Next, using the numerical values of A and B, let's try to find the cosine similarity between the two inputs using the cosine similarity formula - run the code cell below and compare the results with value of cos(45 degree) that we calculated earlier.

```
import math
((1*1) + (1*0))/(math.sqrt(math.pow(1,2) + math.pow(1,2)) * math.sqrt(math.pow(1,2) + math.pow(0,2)))
```

0.7071067811865475

Let's run the same logic using functions from numpy library.

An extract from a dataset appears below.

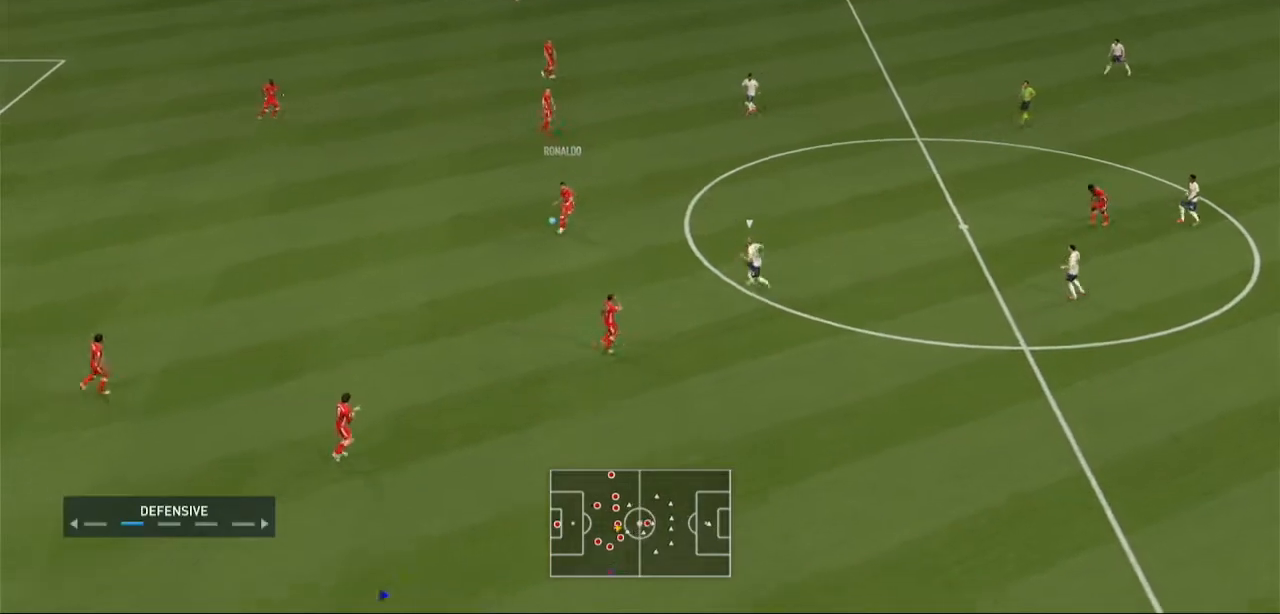
{"dt_ms": 500, "buttons": [], "left_stick": "center", "right_stick": "center"}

numpy also provides a built-in function to effortlessly measure cosine similarity between two vectors but let's use that in the main example.

```
import numpy as np
# Define two vectors
vector_a = np.array([1, 1])
vector_b = np.array([1, 0])
# Compute cosine similarity
np.dot(vector_a, vector_b) / (np.linalg.norm(vector_a) * np.linalg.norm(vector_b))
```

0.7071067811865475

Now that we understand both vectorization and cosine similarity, let's try to implement content based filtering.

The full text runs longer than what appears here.